Eine von vielerlei Interessen gewissenhaft betriebene Unübersichtlichkeit, eine Konfusion, die erst durch einen Bürgerentscheid auf den Weg gebracht wurde, erklärt die mittlerweile immer deutlicher artikulierten Appelle an die Politik. Wo sie ernst gemeint sind, weder hysterisch noch populistisch, soll der Politik, ob nun dem Kulturstaatsminister oder der Kanzlerin, das Mandat zugestanden werden. Aber was zu tun? Ein letztes Wort zu sprechen? Oder auch nur ein Moratorium einzuberufen.

Auf jeden Fall kann es nicht darum gehen, ein neues Plebiszit anzustrengen. Schließlich waren es 67,88 Prozent, die, auf Basis von Bewusstseinslenkung und Stimmenbeeinflussung, der Stadt den Bau eines Bauwerks aufzwangen, das Elbflorenz aber dann in ein bisher nicht gesehenes Lagerdenken trieb. Diesseits und jenseits sind seitdem Brückenaktivisten und Architekturfeinde aufgezogen, Verkehrsfetischisten und Paten seltener Fledermausarten. Tunnelbefürworter haben schon zwei Winterlager überstanden ebenso wie die Marketender des Aufwiegelns. Oder die Strategen der Durchhalteparolen, wie der ehemalige Ministerpräsident Georg Milbradt. Er glaubte seiner Stadt dadurch eine goldene Brücke bauen zu können, indem er darauf verwies, Elbflorenz brauche für sein Prestige nicht die Unesco-Plakette.

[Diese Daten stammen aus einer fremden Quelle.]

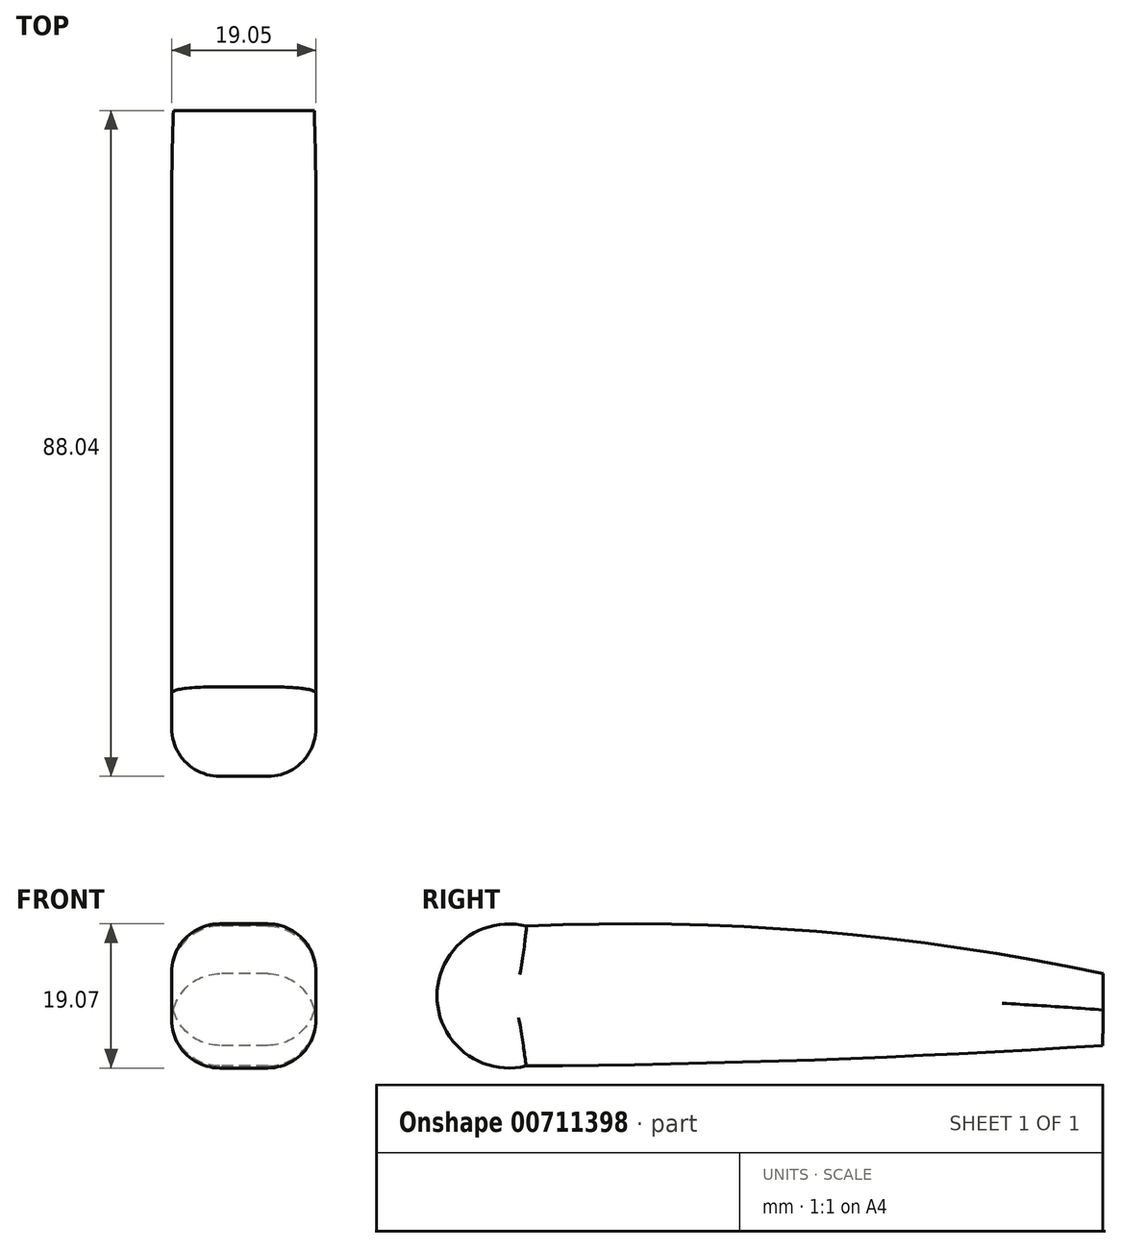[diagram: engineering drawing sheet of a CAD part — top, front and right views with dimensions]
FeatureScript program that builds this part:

Er war damit, wie bei manchem zuletzt, schlecht beraten. Denn die Unesco ist bei ihrer Politik geblieben; sie hat das Elbtal noch immer nicht aufgegeben. Man darf für dieses Interesse eine enorme Langmut unterstellen, neben kunsthistorischer Liebhaberei eine eminent politische Auffassung politischer Prozesse. Seit Anfang Juli 2004, als die Unesco ihre Drohung aussprach, Dresden den Welterbestatus abzuerkennen, wird offiziell als politisches Ultimatum bezeichnet, was im Dresdner Echoraum wahlweise als Gnaden- oder Galgenfrist bezeichnet wird.

Zum Aufschub gehört, dass Dresden eines Tages zu den Orten gehören wird, von denen sich sagen lässt, dass solche Fristen durchaus wieder und wieder, gleich mehrfach verlängert werden können. Und vielleicht wird auch noch der Tag kommen, an dem die Unesco erklärt, warum sie dem historischen Brückenbau mehr abgewinnen kann als dem zeitgenössischen. Denn die Verve, mit der sie an ihrer politischen Langmut festhielt, hätte auch in ein Votum investiert werden können, dass zu einem Gleichklang von Naturschönem und Architekturschönem aufruft. Es gibt solche Beispiele, auch wenn diese sich nicht in jedem Einzelfall auf der Welterbeliste der Unesco finden lassen.